QUOTE THAT HELPS US THINK ABOUT THE TEACHING THAT THOSE WHO SAY MORALITY IS NOT REAL UNLESS GOD IS REAL FOR GOD COMMANDS IT: “It has been made perfectly clear that there can be no entailing reason for a moral law except another moral law. Probably the first person to point this out unmistakably was H. A. Prichard in his article in Mind for 1911, 'Does Moral Philosophy rest on a Mistake?' (reprinted in his Moral Obligation). A sentence beginning 'thou shalt' or 'thou shalt not', or containing the words 'ought' or 'ought not' or 'right' or 'wrong', can be entailed only by a sentence also containing one of these expressions. For example, the sentence 'thou shalt not kill' is not entailed by any of the following: 'there is a god who hates killing', 'there is a god who punishes killing with eternal fire', and 'there is a god who is our father and commands us not to kill'. None of these is an entailing reason for the law that 'thou shalt not kill'. The following, however, is an entailing reason for this law: God commands us not to kill and thou shalt do whatever God commands.' This is an entailing reason because it contains a 'thou shalt', and therefore is itself a moral law. A moral law can be entailed by a sentence about a god only if that sentence is itself a moral law. It cannot be entailed by a sentence which merely informs us that there is a god, and what his commands are. The moral laws as a whole are not and never will be entailed by anything. In other words, there is a good sense in which ethics has no basis and cannot have a basis. There is a good sense in which there is no such thing as 'the foundations of morality'. Mr. Hare stated this point very clearly, with special reference to Christian thought, in Philosophy for 1950, p. 376.

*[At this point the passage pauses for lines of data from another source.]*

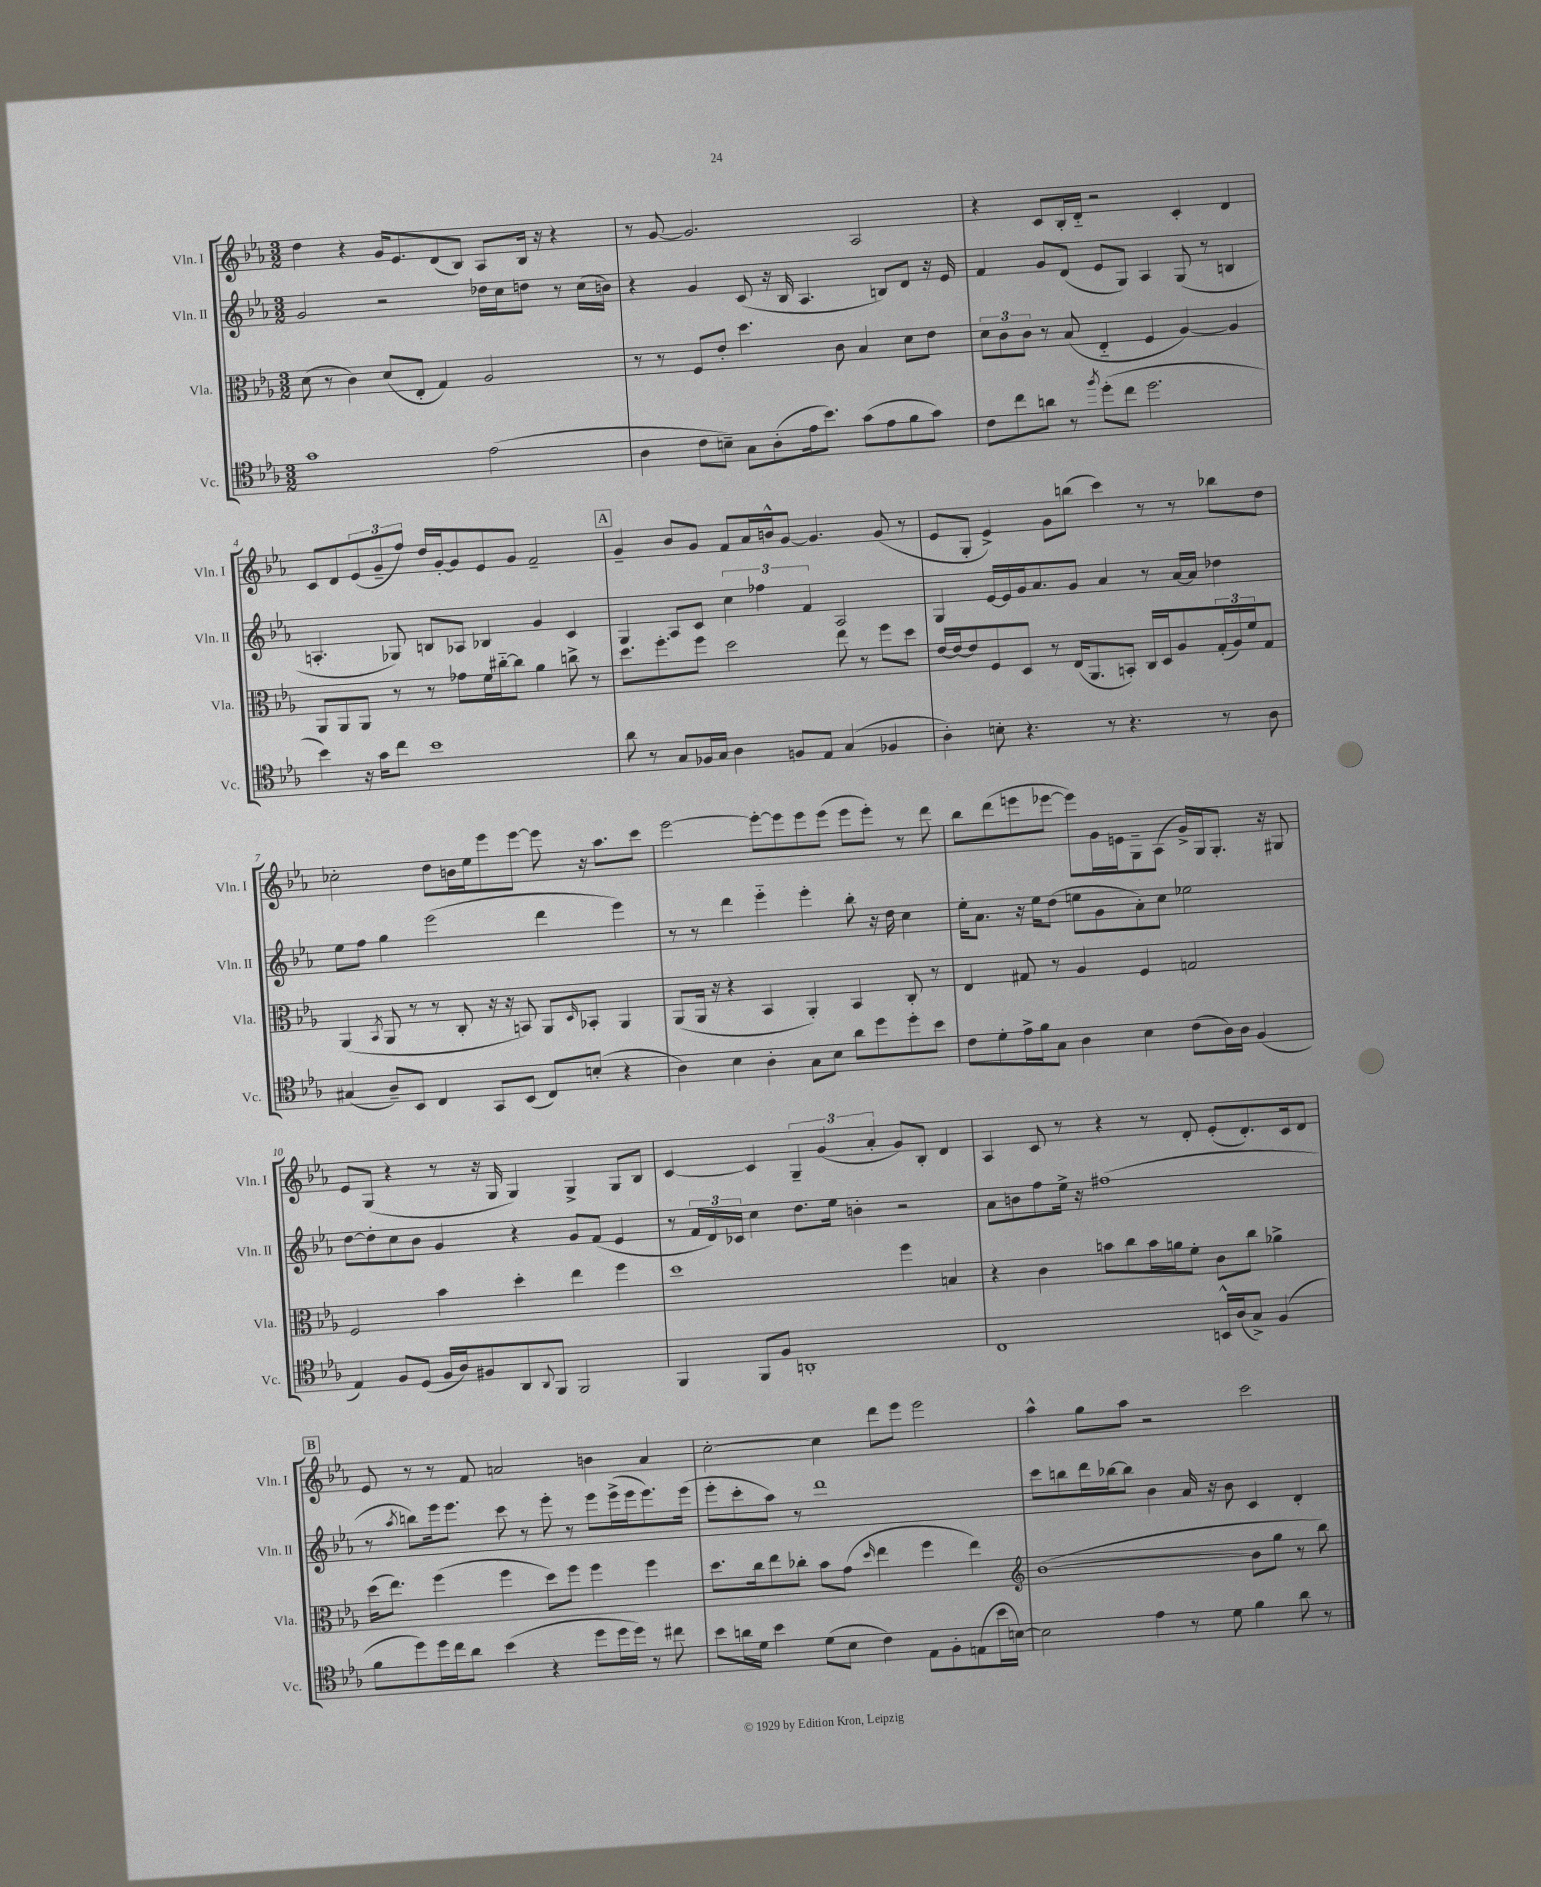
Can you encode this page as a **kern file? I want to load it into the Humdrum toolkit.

**kern	**kern	**kern	**kern
*part4	*part3	*part2	*part1
*staff4	*staff3	*staff2	*staff1
*I"Vc.	*I"Vla.	*I"Vln. II	*I"Vln. I
*I'Vc.	*I'Vla.	*I'Vln. II	*I'Vln. I
*clefC4	*clefC3	*clefG2	*clefG2
*k[b-e-a-]	*k[b-e-a-]	*k[b-e-a-]	*k[b-e-a-]
*M3/2	*M3/2	*M3/2	*M3/2
=1	=1	=1	=1
1g	(8d\	2g/	4dd\
.	8r	.	.
.	4c\)	.	4r
.	(8d/L	2r	16g/KL
.	.	.	8.e-/
.	8E-'/J	.	.
.	4G/)	.	(8d/
.	.	.	8B-/J)
(2e-\	2A-/	16dd-X\LL	8A-/L
.	.	16cc\J	.
.	.	8ddn\J	16B-/Jk
.	.	.	16r
.	.	8r	4r
.	.	(16cc\LL	.
.	.	16bn\JJ)	.
=2	=2	=2	=2
4A-\	8r	4r	8r
.	8r	.	[8g/
8c\L	8F/L	4g/	2.g/]
8Bn~\J)	8e-'/J	.	.
8G\L	4.dd\	(8c/	.
(8A-'\	.	16r	.
.	.	16B-/	.
16e-\k	.	4.A-/	.
8.b-\J)	.	.	.
.	8c\	.	.
(8g\L	4B-/	.	2A-/
8e-\	.	8Bn/L)	.
8f\	8d\L	8d/J	.
8g\J)	8e-\J	16r	.
.	.	16e-/	.
=3	=3	=3	=3
8c\L	12d\L	4f/	4r
.	12c\	.	.
8cc\	.	.	.
.	12c\J	.	.
8an\J	8r	8g/L	8c/L
8r	(8B-/	(8d/J	16B-'/L
.	.	.	16d/JJ
8qff/	.	.	.
(8dd'\L	4E-/	8e-/L	2r
8cc\J	.	8G/J)	.
2.dd\	4F/	4A-/	.
.	[4A-/)	(8G/	4c'/
.	.	8r	.
.	4A-/]	4Bn/	4d/
!!LO:LB:g=z
=4	=4	=4	=4
4b-\)	8AA-/L	4.An'/	8c/L
.	8AA-/	.	8d/
16r	8AA-/J	.	(12e-/
16g\KL	.	.	.
.	.	.	12g~/
8cc\J	8r	8G-X/)	.
.	.	.	12ff/J)
1b-	8r	8Bn/L	16dd/LL
.	.	.	[16g'/J
.	8g-X\L	8A-X/J	8g/]
.	16f\L	4B-X/	8e-/
.	[16cc#X\J	.	.
.	8cc#\J]	.	8g/J
.	4a-\	4g/	2f~/
.	8ccn^\	4c/	.
.	8r	.	.
!!LO:REH:place=s1:t=A
=5	=5	=5	=5
8a-\	8.dd\L	4G/	4g~/
8r	.	.	.
.	8.ff'\	.	.
8G/L	.	8A-/L	8b-/L
16F-X/L	8ff\J	8c/J	8g/J
16G/JJ	.	.	.
4A-\	2dd\	6cc\	8f/L
.	.	.	16a-/L
.	.	6ff-X\	.
.	.	.	16bn^^/J
8Fn/L	.	.	[8g/J
.	.	6f/	.
8E-/J	.	.	4.g/]
(4G/	8ee-\	2A-/	.
.	8r	.	.
4F-X/	8ff\L	.	(8g/
.	8dd\J	.	8r
=6	=6	=6	=6
4A-'\)	[16e-/LL	4G/	8e-/L
.	16e-/J_	.	.
.	8e-/]	.	8G'/J
8Bn'\	8F/	[16e-/LL	4e-^/)
.	.	16e-/]	.
4.r	8D/J	16g/J	.
.	.	8.a-/	.
.	8r	.	8g\L
.	(16E-/KL	8g/J	(8bbn\J
.	8.AA-/	.	.
8r	.	4a-/	4ccc\)
4.r	8BBn'/J)	.	.
.	16C/LL	8r	8r
.	16D/J	.	.
.	8A-/	[16a-/LL	8r
.	.	16a-/JJ]	.
8r	(24G'/L	4dd-X\	8bb-X\L
.	24A-/)	.	.
.	24f/J	.	.
8A-\	8G/J	.	8dd\J
!!LO:LB:g=z
=7	=7	=7	=7
(4G#X/	(4AA-/	8ee-\L	2cc-X'\
.	.	8ff\J	.
.	8qBB-/	.	.
8A-~/L)	8AA-/	4gg\	.
8BB-/J	8r	.	.
4C/	8r	(2eee-\	8dd\L
.	8C'/	.	16bn\L
.	.	.	16ee-\J
8GG/L	16r	.	8eee-\
.	16r	.	.
(8BB-/J	8BBn/)	.	[8eee-\J
8C/L)	8AA-/L	4ddd\	8eee-\]
.	16qqD/	.	.
(8Bn'/J	8BB-X'/J	.	16r
.	.	.	8.aa-\L
4r	4AA-/	4eee-\)	.
.	.	.	8ccc\J
=8	=8	=8	=8
4A-\)	(8AA-/L	8r	[2eee-\
.	16AA-/Jk	8r	.
.	16r	.	.
4B-\	4r	4ddd\	.
4A-'\	4BB-/	4eee-\	8eee-'\L_
.	.	.	8eee-\]
8G\L	4AA-'/)	4eee-'\	8eee-\
8B-\J	.	.	(8eee-\J
8a-\L	4BB-/	8bb-'\	8eee-\L
8dd\	.	16r	8eee-'\J)
.	.	16dd\	.
8dd'\	8C'/	4cc\	8r
8b-\J	8r	.	8ddd\
=9	=9	=9	=9
8c\L	4E-/	16ee-'\KL	8bb-\L
.	.	8.a-\J	.
8d'\	.	.	(8ddd\
16e-^\L	8G#X/	16r	8eeen\
16f\J	.	16ee-\KL	.
8G\J	8r	(8dd\J	[8eee-X\J
4A-\	4A-/	8een\L	8eee-\L])
.	.	8g\	16g\L
.	.	.	16en\J
4B-\	4F/	8a-'\)	8G~\
.	.	8cc\J	(8A-\J
(8c\L	2Gn/	2ee-X\	16g^/LL)
.	.	.	16G/J
16A-\L)	.	.	8.G'/J
16A-\JJ	.	.	.
(4F/	.	.	.
.	.	.	16r
.	.	.	8G#X/
!!LO:LB:g=z
=10	=10	=10	=10
4E-/)	2F/	[8dd\L	8e-/L
.	.	8dd'\]	(8G/J
8F/L	.	8cc\	4r
(8D/J	.	8b-\J	.
16F/LL	4b-\	4g/	8r
16A-/J)	.	.	.
8F#X/	.	.	16r
.	.	.	16G/
8AA-/	4dd'\	4r	4G/)
8qqAA-/	.	.	.
8FF/J	.	.	.
2FF/	4ee-\	8g/L	4G^/
.	.	(8f/J	.
.	4ff\	4e-/	8G/L
.	.	.	8B-/J
=11	=11	=11	=11
4FF/	1dd	8r	[4c/
.	.	24f/LL	.
.	.	24d/)	.
.	.	24c-X/JJ	.
8FF/L	.	4cc\	4c/]
8F/J	.	.	.
1AAn'	.	8.dd\L	6G~/
.	.	.	(6g/
.	.	16ee-\Jk	.
.	.	4bn'\	.
.	.	.	6a-'/
.	4ff\	2r	8g/L)
.	.	.	8B-'/J
.	4Bn/	.	4d/
=12	=12	=12	=12
1C	4r	8a-\L	4A-/
.	.	8bn\	.
.	4c\	8ff\	8c/
.	.	16ee-^\Jk	8r
.	.	16r	.
.	8bn\L	(1ff#X	4r
.	8cc\	.	.
.	16b\L	.	8r
.	16an\J	.	.
.	8f'\J	.	8d'/
16BBn^^/LL	8c\L	.	(8e-'/L
(16A-/J	.	.	.
8G^/J)	8cc\J	.	8.d'/)
(4F/	4a-X^\	.	.
.	.	.	16c/k
.	.	.	8d/J
!!LO:LB:g=z
!!LO:REH:place=s1:t=B
=13	=13	=13	=13
8f\L	(16dd\KL	8r	8e-/
.	8.ee-\J)	.	.
.	.	8qaa-/	.
8dd\)	.	8bbn\L)	8r
16dd\L	(4ff\	16eee-\k	8r
16cc\J	.	8.eee-\J	.
8a-\J	.	.	8f/
(4b-\	4ff\	8ccc\	2an/
.	.	8r	.
4r	8dd\L)	8eee-'\	.
.	8ff\J	8r	.
8dd\L	4ff\	8eee-\L	4bn\
16dd\L	.	(16eee-^\L	.
16dd\JJ)	.	16eee-\J	.
8r	4ff\	8.eee-\)	4a/
8cc#X\	.	.	.
.	.	(16eee-\Jk	.
=14	=14	=14	=14
8b-\L	8.dd\L	8eee-'\L	[2cc'\
16an\L	.	8ccc'\	.
16d\JJ	16cc\k	.	.
4b-\	8ee-\	8aa-\J)	.
.	8cc-X'\J	8r	.
(8d\L	8b-\L	1ddd	4cc\]
8B-\J	(8g\J	.	.
.	16qqdd/	.	.
4c\)	4ee-\	.	8ddd\L
.	.	.	8eee-\J
8E-\L	4ff\	.	2eee-\
8F'\	.	.	.
(8En\	4ee-\)	.	.
16b-\L	.	.	.
[16Bn\JJ)	.	.	.
=15	=15	=15	=15
*	*clefG2	*	*
2B\]	([1b-	8ccc\L	4aa-^^\
.	.	8bbn\	.
.	.	16ddd\L	8gg\L
.	.	[16bb-X\J	.
.	.	8bb-\J]	8aa-\J
4e-\	.	4b-\	2r
8r	.	16a-/	.
.	.	16r	.
8d\	.	8b-\	.
4f\	8b-\L]	4c/	2ccc\
.	8gg\J	.	.
8a-\	8r	4d'/	.
8r	8bb-\)	.	.
==	==	==	==
*-	*-	*-	*-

COMMENT: If morality has no ultimate basis then it should not have. It does not need it. So to try to base it on God is immoral. Saying God commands that you must not commit adultery is saying you must believe in God and that he commands and that he commanded this.  So you have several commands in one!  It all boils down to people saying they have verified a message from God that they have that you must obey.  They are doing the commanding.  The command of God comes from and through their authority so if it is really from God that does not really matter.  It is them you are depending on. 

QUOTE: “One cannot abase oneself before a perfectly moral person, because a perfectly moral person treats one as an equal and as having a right to one's way of life.”

COMMENT: God does not make you an equal.  Devotion to God is immoral and undignified or believers secretly think they are equal to God!